I’m half in denial about moving. I’ve at least emailed one of the hostels where I get two nights free accomodation when I arrive at my destination. Half the time I’m thinking about all the things I need to do when I get over there and then other half of the time I’m looking up events I want to catch here in Toronto… only to realize I won’t be here.
I’m starting to get really worried. And of course I know everything will be okay because I always come out okay. But it’s in my nature to worry. I’ve always been a very anxious person. G’ah. Life’s so funny like that… for example: I’ll worry about getting a parking ticket all the time, and evidently I never get a ticket. And the one time I relax about it and don’t even worry about getting the ticket – lo and behold: I get a ticket! haha So I guess I’ve just inadvertently decided to stick to always worrying and expecting the worst. Not that I only expect the worst to happen of course. I look at both sides of the coin… it’s not always easy. I still catch myself reacting in terrible ways, but no where near what it used to be. God I ramble don’t I?

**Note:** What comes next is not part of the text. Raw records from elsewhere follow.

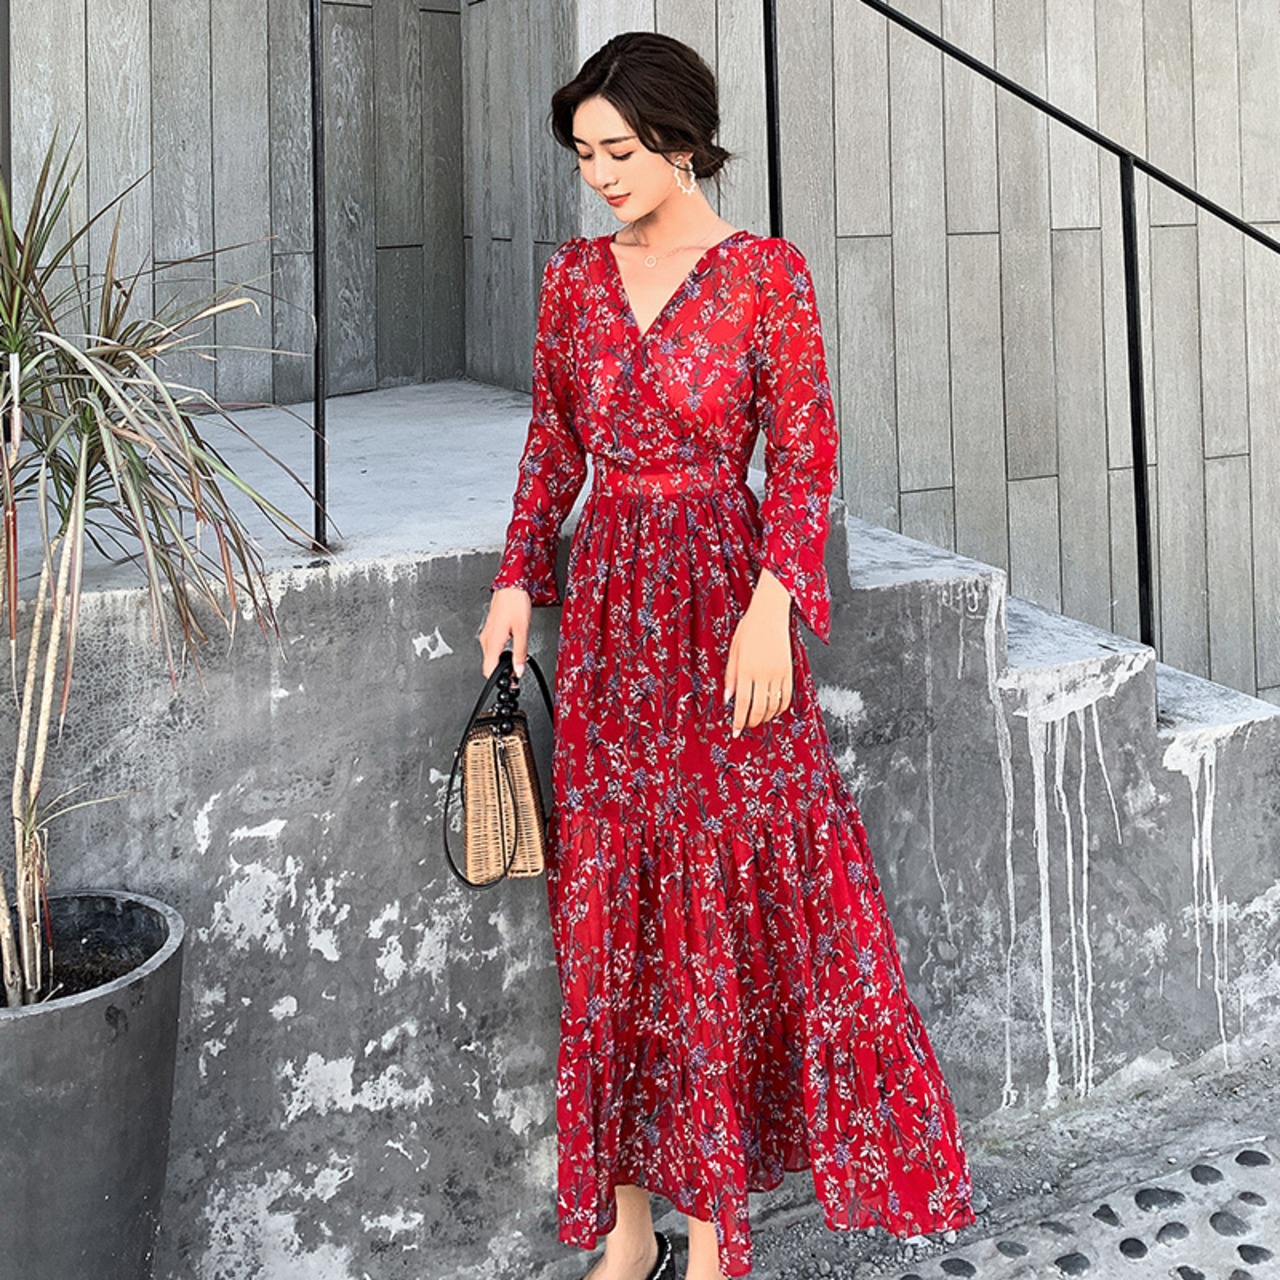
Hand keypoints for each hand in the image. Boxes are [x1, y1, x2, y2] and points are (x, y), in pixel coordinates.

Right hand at [478, 586, 531, 676]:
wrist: (511, 585)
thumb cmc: (515, 603)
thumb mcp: (522, 630)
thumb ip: (520, 652)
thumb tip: (519, 670)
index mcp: (493, 641)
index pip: (489, 670)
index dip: (499, 679)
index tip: (510, 683)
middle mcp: (486, 639)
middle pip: (489, 664)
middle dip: (501, 672)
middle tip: (516, 673)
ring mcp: (487, 634)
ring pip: (490, 656)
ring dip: (501, 662)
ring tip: (516, 661)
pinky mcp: (490, 629)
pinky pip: (492, 647)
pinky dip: (500, 652)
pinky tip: (510, 648)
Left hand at [724, 568, 793, 737]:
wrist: (771, 613)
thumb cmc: (748, 630)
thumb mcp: (733, 651)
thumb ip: (730, 676)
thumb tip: (727, 699)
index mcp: (745, 669)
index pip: (741, 702)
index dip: (738, 720)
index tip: (735, 732)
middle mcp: (762, 673)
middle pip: (758, 708)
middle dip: (751, 721)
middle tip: (746, 726)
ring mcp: (778, 673)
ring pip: (773, 705)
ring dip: (765, 717)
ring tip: (757, 719)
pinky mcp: (789, 670)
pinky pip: (786, 696)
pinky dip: (780, 707)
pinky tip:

So anyway… I’ve made some progress to ‘moving’. At least I’ve contacted the hostel. Once I hear from them and book my first two nights, I can start thinking about my permanent accomodation. I’m still trying to figure out the best way to go about that. I mean I have the option of simply doing it all myself over the phone/email… but I think I would prefer to get someone living there already to at least check out the places for me and see it with their eyes you know? Question is… who? I suppose I could ask him… I mean if anything we’re good friends and isn’t that what friends are for? I don’t know… there’s a part of me that really wants to do this without his help but the fact of the matter is that I need the help and there’s no one else living there that I’d feel comfortable asking. Argh. What to do?!